Much that we have here written has been heretofore adequately and thoroughly presented by the able dissenting opinions of Mr. Chief Justice Terrell and Mr. Justice Hobson in City of Miami v. Bethel, Fla. 1953, 65 So. 2d 34, and the dissents of the same Justices in Williams v. City of Green Cove Springs, Fla. 1953, 65 So. 2d 56. Mr. Justice Roberts concurred in these dissents. Reference might properly be had to those opinions for a more thorough and lucid explanation of our justification for departure from the rule of municipal immunity.

The conclusion here announced has not been hastily formulated. The matter was thoroughly briefed and argued by counsel for the parties. At the invitation of the Court, The Florida League of Municipalities filed briefs and through counsel ably presented the matter amicus curiae. It is fitting that we herewith express our appreciation.

We add in absolute fairness to the trial judge who heard this case below that, in ruling as he did, he properly relied on our precedents. We here merely recede from the prior cases in order to establish a rule which we are convinced will be productive of results more nearly consonant with the demands of justice.

The judgment appealed from is therefore reversed and the cause remanded for further proceedings consistent herewith.

TERRELL, C.J., and HOBSON, ROBERTS, DREW and O'CONNELL, JJ., concur.

THOMAS, J., dissents.

NOTES

[1] Illustrative are Price and Smith, Municipal Tort Liability: A Continuing Enigma, 6 U.Fla.L.Rev. 330 (1953) and articles therein mentioned, esp. note 1; also 6 Ala.L.Rev. 119 (case note based on City of Miami v.
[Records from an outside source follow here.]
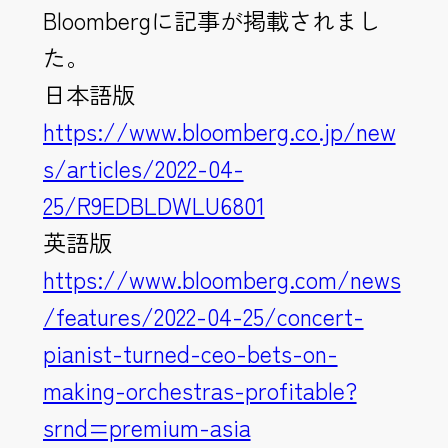
Bloombergに記事が掲載されまし
た。
日本語版
https://www.bloomberg.co.jp/new
s/articles/2022-04-
25/R9EDBLDWLU6801
英語版
https://www.bloomberg.com/news
/features/2022-04-25/concert-
pianist-turned-ceo-bets-on-
making-orchestras-profitable?
srnd=premium-asia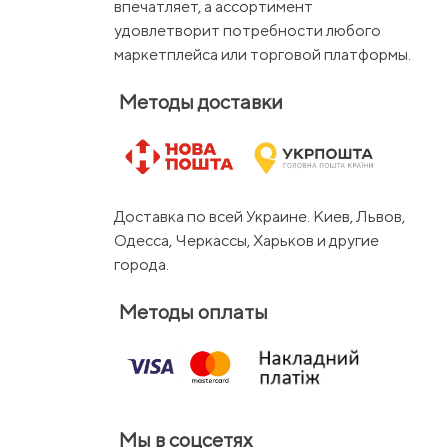
впечатляет, а ассортимент
удовлетворит потребности любого
маркетплейса или торговой платформы.
Методы доставки
Доставка по всей Украине. Киев, Львов,
Одесса, Черкассы, Харьков и другие
города.
Методы оплаты
Мы в соцсетях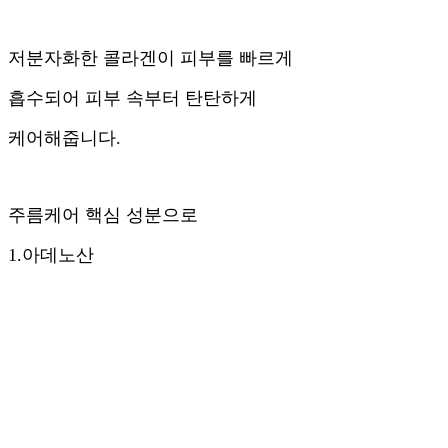
저분자화한 콜라겐이 피부를 빠르게
흡수되어 피부 속부터 탄탄하게
케어해줍니다.
주름케어 핵심 성분으로
1.아데노산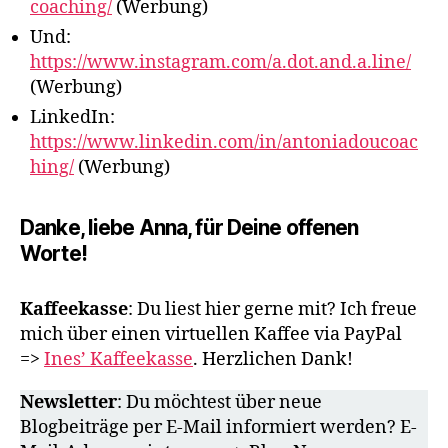
coaching/
(Werbung)
Und:
https://www.instagram.com/a.dot.and.a.line/
(Werbung)
LinkedIn:
https://www.linkedin.com/in/antoniadoucoac
hing/
(Werbung)
Danke, liebe Anna, für Deine offenen
Worte!
Kaffeekasse
: Du liest hier gerne mit? Ich freue
mich über einen virtuellen Kaffee via PayPal
=>
Ines’ Kaffeekasse
. Herzlichen Dank!
Newsletter
: Du möchtest über neue
Blogbeiträge per E-Mail informiert werden? E-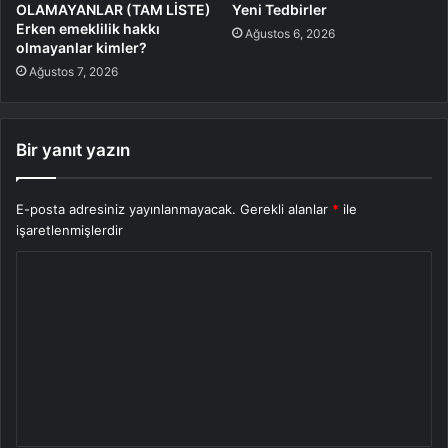
OLAMAYANLAR (TAM LİSTE)
Yeni Tedbirler
Erken emeklilik hakkı
Ağustos 6, 2026
olmayanlar kimler?
Ağustos 7, 2026
Bir yanıt yazın
E-posta adresiniz yayınlanmayacak.
Gerekli alanlar
*
ile
işaretlenmişlerdir
Y
o
r
u
m
*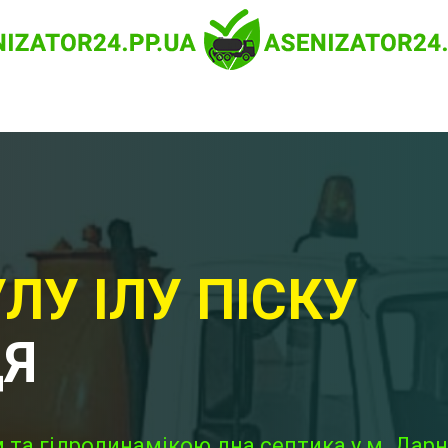
ЛУ ІЛУ ПІСКУ
ЦЯ
 та гідродинамікою дна септика у м. Дарн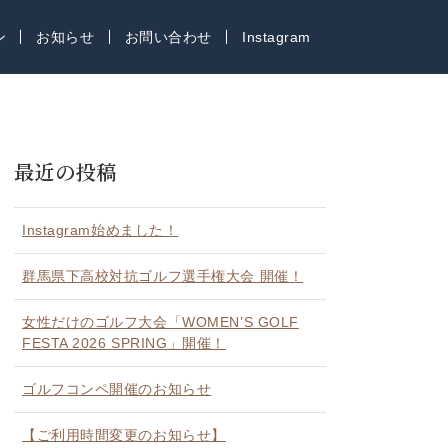
ン
お知らせ
お問い合わせ
Instagram
最近の投稿
Instagram始めました！
群馬県下高校対抗ゴルフ選手権大会 開催！
女性だけのゴルフ大会「WOMEN’S GOLF
FESTA 2026 SPRING」開催！
ゴルフコンペ開催のお知らせ
【ご利用時間変更のお知らせ】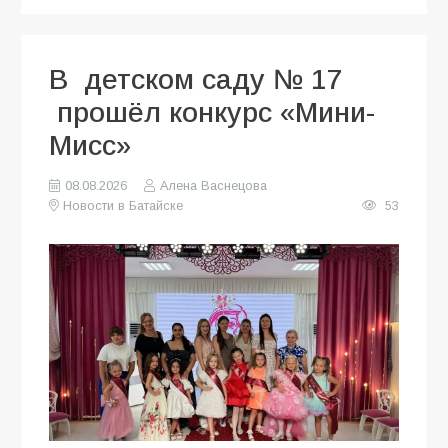
В детском саду № 17
прошёл конкурс «Мини-
Мисс»
08.08.2026
Алена Васнецова
Новости в Батайске
53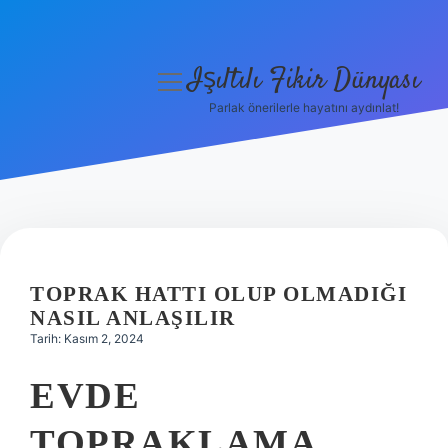
Işıltılı Fikir Dünyası
menüyü
aç
Parlak önerilerle hayatını aydınlat!
Gizlilik Politikası
Hakkımızda
Yasal Uyarı
TOPRAK HATTI OLUP OLMADIĞI
NASIL ANLAŞILIR
Tarih: Kasım 2, 2024
EVDE
TOPRAKLAMA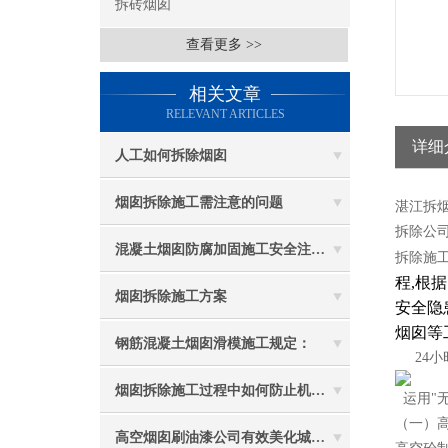
拆砖烟囱
查看更多 >>
相关文章
RELEVANT ARTICLES
详细
人工如何拆除烟囱
烟囱拆除施工需注意的问题
湛江拆烟
拆除公司
混凝土烟囱防腐加固施工安全注意事项
拆除施
程,根
烟囱拆除施工方案
安全隐
烟囱等
钢筋混凝土烟囱滑模施工规定：
24小
烟囱拆除施工过程中如何防止机械伤害
运用"
（一）
高空烟囱刷油漆公司有效美化城市环境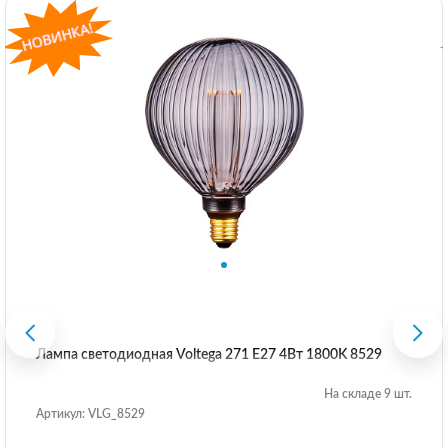
Лампа светодиодная Voltega 271 E27 4Вт 1800K 8529
На складе 9 шт.
Артикул: VLG_8529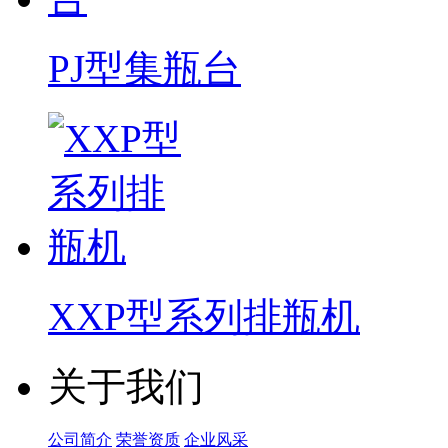
PJ型集瓶台
XXP型系列排瓶机
关于我们
公司简介
荣誉资质
企业风采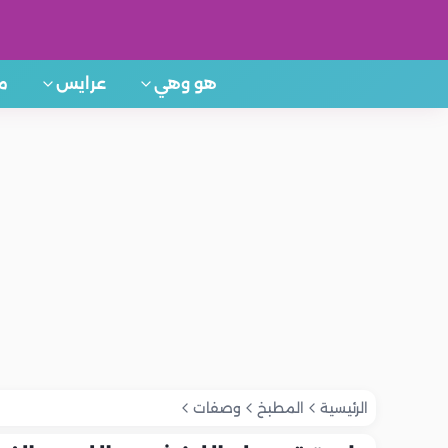
هو وهي
عرايس
م
الرئيسية
المطبخ
وصفات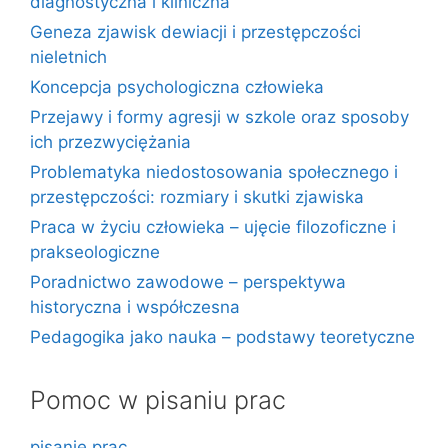
diagnostyczna i kliniczna
Geneza zjawisk dewiacji i przestępczości
nieletnich
Koncepcja psychologiczna człowieka
Przejawy i formy agresji w szkole oraz sposoby
ich przezwyciężania
Problematyka niedostosowania społecznego i
przestępczości: rozmiary i skutki zjawiska
Praca w życiu człowieka – ujęcie filozoficzne i
prakseologiczne
Poradnictwo zawodowe – perspektywa
historyczna i współczesna
Pedagogika jako nauka – podstawy teoretyczne
Pomoc w pisaniu prac
pisanie prac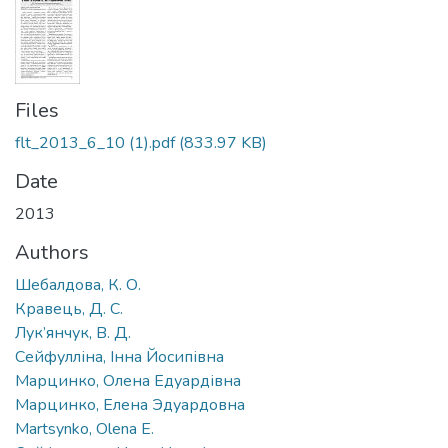
Files
flt_2013_6_10 (1).pdf
(833.97 KB)
Date
2013
Authors
Шебалдова, К. О.
Кравець, Д. С.
Лук’янчук, В. Д.
Сейфулліна, Інна Йосипівна
Марцинко, Олена Едуардівна
Марцинко, Елена Эдуардовна
Martsynko, Olena E.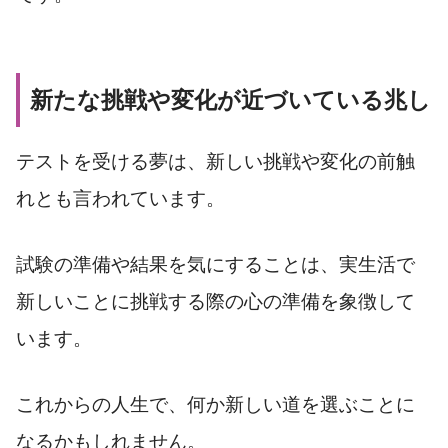
新たな挑戦や変化が近づいている兆し
テストを受ける夢は、新しい挑戦や変化の前触
れとも言われています。
試験の準備や結果を気にすることは、実生活で
新しいことに挑戦する際の心の準備を象徴して
います。
これからの人生で、何か新しい道を選ぶことに
なるかもしれません。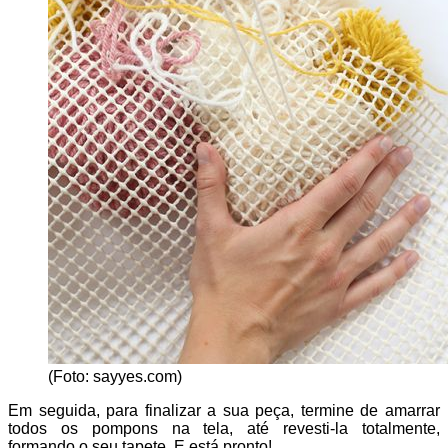
(Foto: sayyes.com)
Em seguida, para finalizar a sua peça, termine de amarrar
todos os pompons na tela, até revesti-la totalmente,
formando o seu tapete. E está pronto!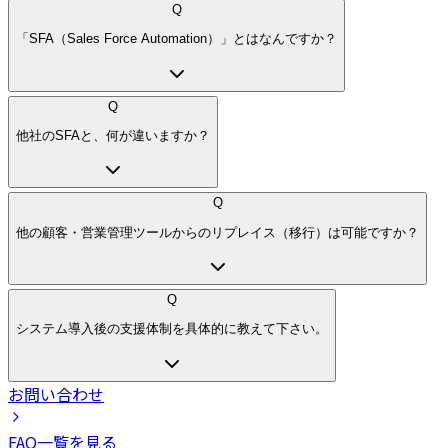
Q
「SFA（Sales Force Automation）」とはなんですか？
Q
他社のSFAと、何が違いますか？
Q
他の顧客・営業管理ツールからのリプレイス（移行）は可能ですか？
Q
システム導入後の支援体制を具体的に教えて下さい。
お問い合わせ
FAQ一覧を見る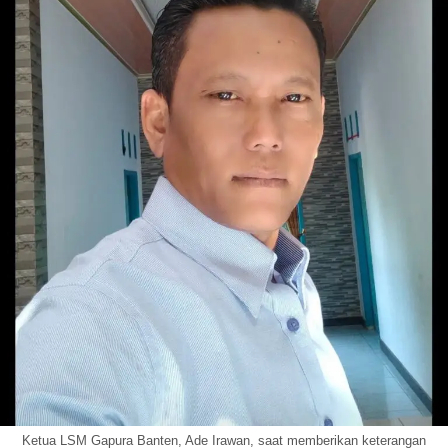
Ketua LSM Gapura Banten, Ade Irawan, saat memberikan keterangan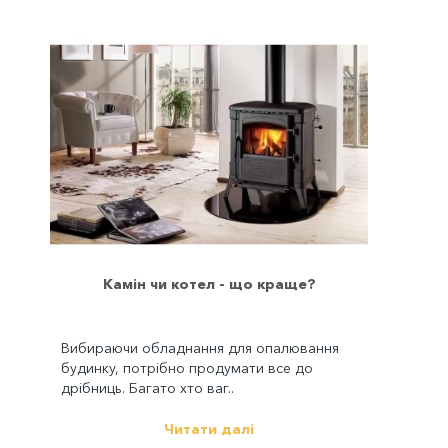
Камін чи котел - що краще?
Вибираючи обладнання для опалювання
будинку, потрібно продумати все до
дрібниць. Багато хто ваг..
Читати далі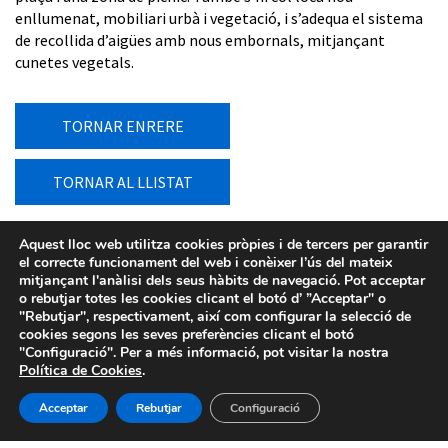
enllumenat, mobiliari urbà i vegetació, i s’adequa el sistema
de recollida d’aigües amb nous embornals, mitjançant
cunetes vegetals.
TORNAR ENRERE
TORNAR AL LLISTAT
Aquest lloc web utilitza cookies pròpies i de tercers per garantir
el correcte funcionament del web i conèixer l’ús del mateix
mitjançant l'anàlisi dels seus hàbits de navegació. Pot acceptar
o rebutjar totes les cookies clicant el botó d’ ”Acceptar" o
"Rebutjar", respectivament, així com configurar la selecció de
cookies segons les seves preferències clicant el botó
"Configuració". Per a més informació, pot visitar la nostra
Política de Cookies
.
Acceptar
Rebutjar
Configuració
Avís legal
-
Política de privacitat
-
Política de Cookies
-
Sistema intern d’informació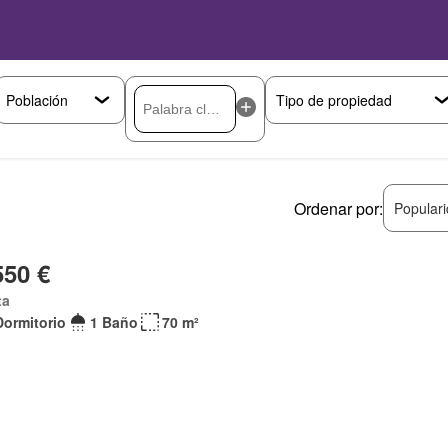
Ordenar por:
Popular
550 €
ta
Dormitorio
1 Baño
70 m²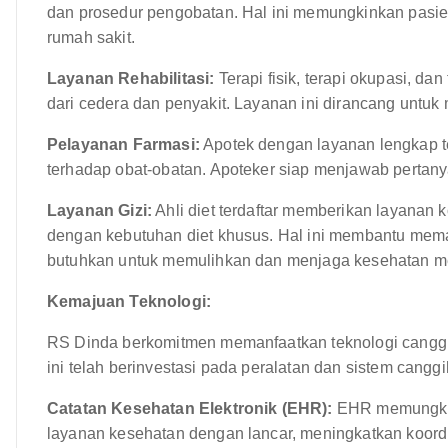
dan prosedur pengobatan. Hal ini memungkinkan pasie
rumah sakit.
Layanan Rehabilitasi:
Terapi fisik, terapi okupasi, da
dari cedera dan penyakit. Layanan ini dirancang untuk 
Pelayanan Farmasi:
Apotek dengan layanan lengkap te
terhadap obat-obatan. Apoteker siap menjawab pertan
Layanan Gizi:
Ahli diet terdaftar memberikan layanan
dengan kebutuhan diet khusus. Hal ini membantu mem
butuhkan untuk memulihkan dan menjaga kesehatan m
Kemajuan Teknologi:
RS Dinda berkomitmen memanfaatkan teknologi canggi
ini telah berinvestasi pada peralatan dan sistem canggi
Catatan Kesehatan Elektronik (EHR):
EHR memungkink
layanan kesehatan dengan lancar, meningkatkan koordi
Bethel, Fla. 1953, 65 So.2d 34); Quel, Municipal Immunity from Tort Liability, 6 Record (Ass'n of the Bar of the City of New York) 190; 31 Boston U.L.Rev. 386; 8 Vanderbilt L. Rev. 753; 16 La.L.Rev. 812; 29 N.Y.U.L.Rev. 1321; and see annotation, 120 A.L.R. 1376.

[2] Kaufman v. City of Tallahassee, 1922, 84 Fla. 634, 94 So. 697, 30 A.L.R. 471; Maxwell v. City of Miami, 1924, 87 Fla. 107, 100 So. 147, 33 A.L.R. 682; City of Tallahassee v. Kaufman, 1924, 87 Fla. 119, 100 So. 150.

[3] Brownlee v. City of Orlando, 1946, 157 Fla. 524, 26 So. 2d 504.

[4] Kennedy v. City of Daytona Beach, 1938, 132 Fla. 675, 182 So. 228.

[5] Ballard v. City of Tampa, 1936, 124 Fla. 457, 168 So. 654.

[6] City of Avon Park v. Giddens, 1946, 158 Fla. 130, 27 So. 2d 825, and cases cited.

[7] City of Miami v. Bethel, Fla. 1953, 63 So. 2d 34.

[8] City of Miami v. Fuller, Fla. 1951, 54 So. 2d 198; Janes v. City of Tampa, 1907, 52 Fla. 292, 42 So. 729.